(Work required): Your task is to filter the entries and copy every line containing the string "outdoor".

(Page layout parsing data)
Start of Block

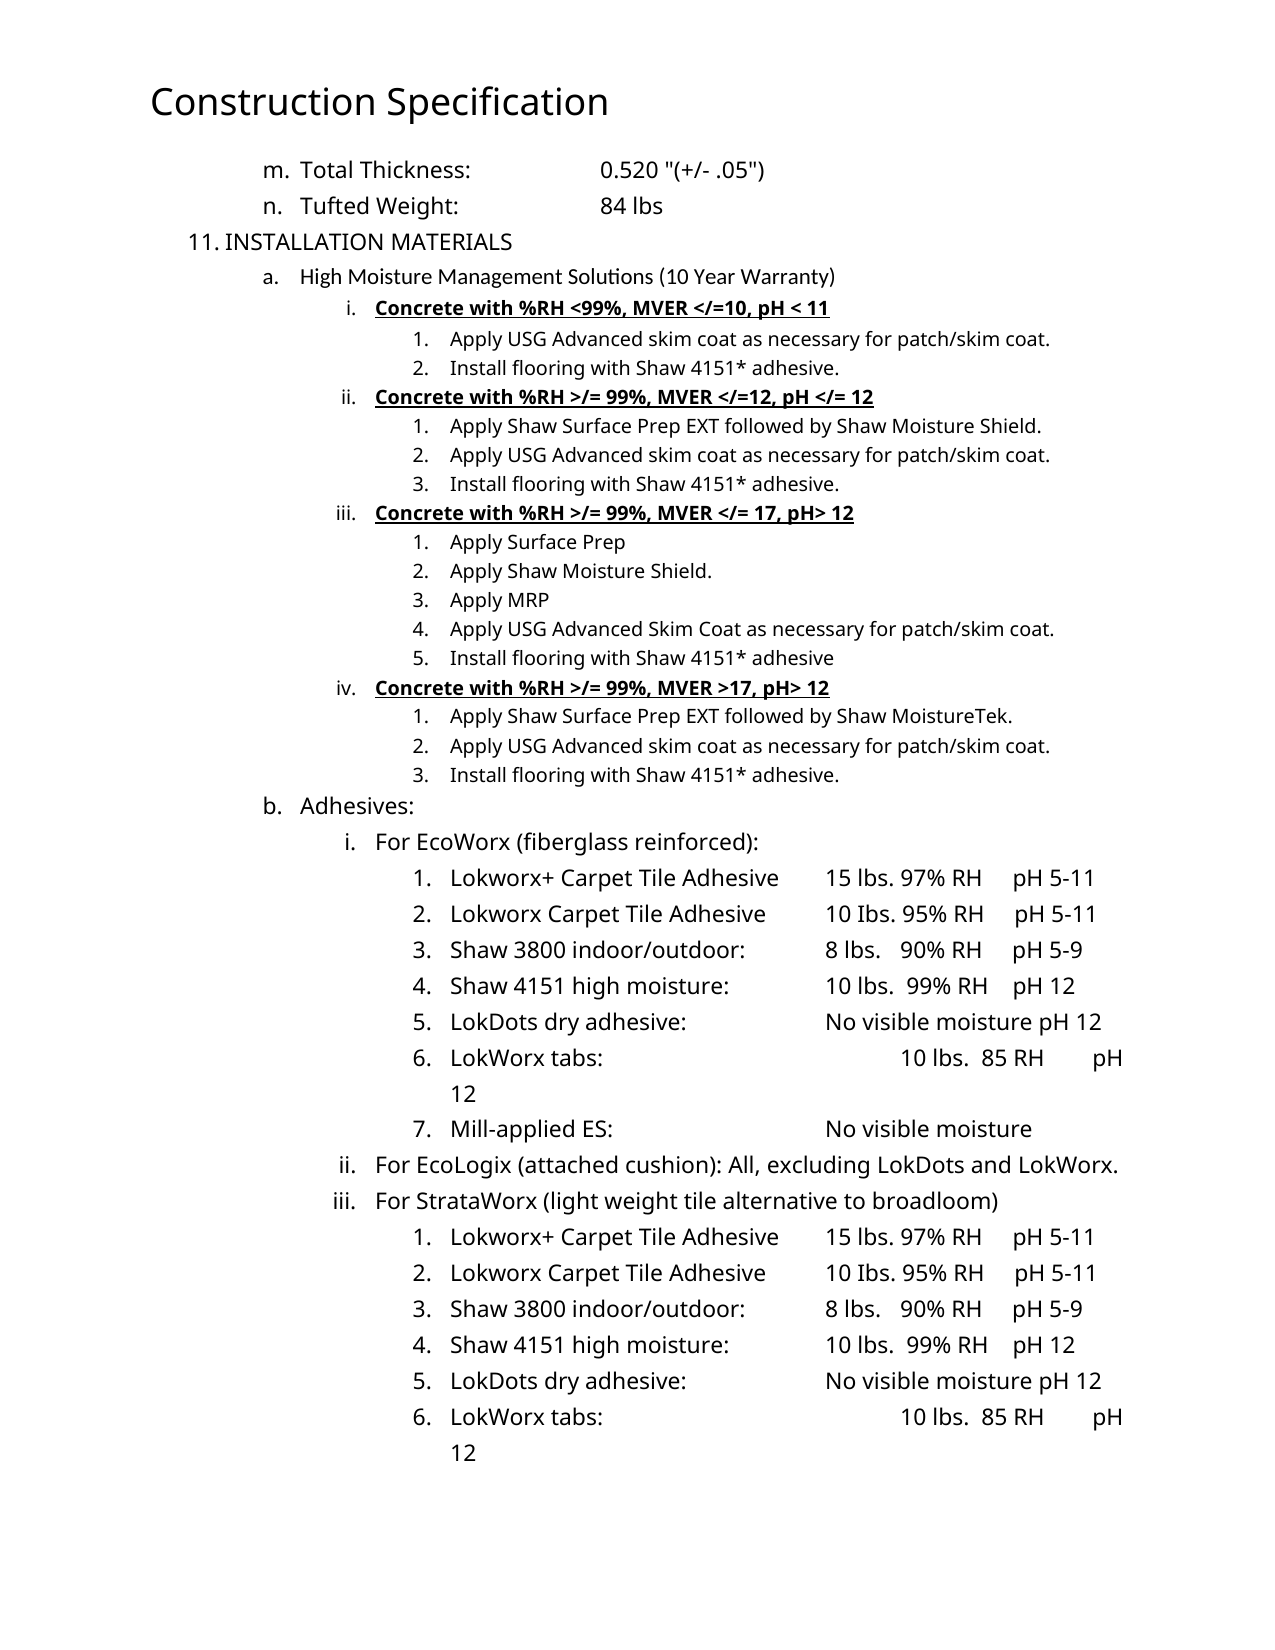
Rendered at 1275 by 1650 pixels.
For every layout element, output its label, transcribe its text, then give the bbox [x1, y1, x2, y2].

list Install flooring with Shaw 4151* adhesive. [412, 470, 1125, 497]
list LokDots dry adhesive: No visible moisture pH 12 [412, 1006, 1125, 1037]
list Lokworx+ Carpet Tile Adhesive 15 lbs. 97% RH pH 5-11 [412, 862, 1125, 893]
list Adhesives: [262, 790, 1125, 821]
list Apply USG Advanced Skim Coat as necessary for patch/skim coat. [412, 616, 1125, 643]
list INSTALLATION MATERIALS [187, 226, 1125, 257]
list Apply Shaw Surface Prep EXT followed by Shaw MoistureTek. [412, 703, 1125, 730]
list Apply USG Advanced skim coat as necessary for patch/skim coat. [412, 732, 1125, 759]
list Concrete with %RH >/= 99%, MVER >17, pH> 12 [356, 674, 1125, 701]
list Shaw 4151 high moisture: 10 lbs. 99% RH pH 12 [412, 1329, 1125, 1360]
list Lokworx Carpet Tile Adhesive 10 Ibs. 95% RH pH 5-11 [412, 898, 1125, 929]
list Lokworx Carpet Tile Adhesive 10 Ibs. 95% RH pH 5-11 [412, 1257, 1125, 1288]
list Apply Shaw Moisture Shield. [412, 557, 1125, 584]
list Shaw 4151 high moisture: 10 lbs. 99% RH pH 12 [412, 970, 1125, 1001]
list High Moisture Management Solutions (10 Year Warranty) [262, 262, 1125, 290]
list Install flooring with Shaw 4151* adhesive. [412, 354, 1125, 381]
list Concrete with %RH >/= 99%, MVER </= 17, pH> 12 [356, 499, 1125, 526]
list Mill-applied ES: No visible moisture [412, 1113, 1125, 1145]
list Tufted Weight: 84 lbs [262, 190, 1125, 221]
list Apply USG Advanced skim coat as necessary for patch/skim coat. [412, 441, 1125, 468]
list LokWorx tabs: 10 lbs. 85 RH pH 12 [412, 1401, 1125, 1468]
list Total Thickness: 0.520 "(+/- .05") [262, 154, 1125, 185]
list For StrataWorx (light weight tile alternative to broadloom) [356, 1185, 1125, 1217]
list Apply Surface Prep [412, 528, 1125, 555]
list Install flooring with Shaw 4151* adhesive. [412, 761, 1125, 788]
list Shaw 3800 indoor/outdoor: 8 lbs. 90% RH pH 5-9 [412, 934, 1125, 965]
list Apply MRP [412, 587, 1125, 613]
list For EcoLogix (attached cushion): All, excluding LokDots and LokWorx. [356, 1149, 1125, 1181]
list LokWorx tabs: 10 lbs. 85 RH pH 12 [412, 1042, 1125, 1109]
list Concrete with %RH <99%, MVER </=10, pH < 11 [356, 294, 1125, 321]
list For EcoWorx (fiberglass reinforced): [356, 826, 1125, 857]
list Apply USG Advanced skim coat as necessary for patch/skim coat. [412, 325, 1125, 352]
list Shaw 3800 indoor/outdoor: 8 lbs. 90% RH pH 5-9 [412, 1293, 1125, 1324]
list Apply Shaw Surface Prep EXT followed by Shaw Moisture Shield. [412, 412, 1125, 439]
list Concrete with %RH >/= 99%, MVER </=12, pH </= 12 [356, 383, 1125, 410]
list Install flooring with Shaw 4151* adhesive [412, 645, 1125, 672]
list Lokworx+ Carpet Tile Adhesive 15 lbs. 97% RH pH 5-11 [412, 1221, 1125, 1252]
list LokDots dry adhesive: No visible moisture pH 12 [412, 1365, 1125, 1396]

End of Block

(Output of the task):
list Shaw 3800 indoor/outdoor: 8 lbs. 90% RH pH 5-9 [412, 934, 1125, 965]
list Shaw 3800 indoor/outdoor: 8 lbs. 90% RH pH 5-9 [412, 1293, 1125, 1324]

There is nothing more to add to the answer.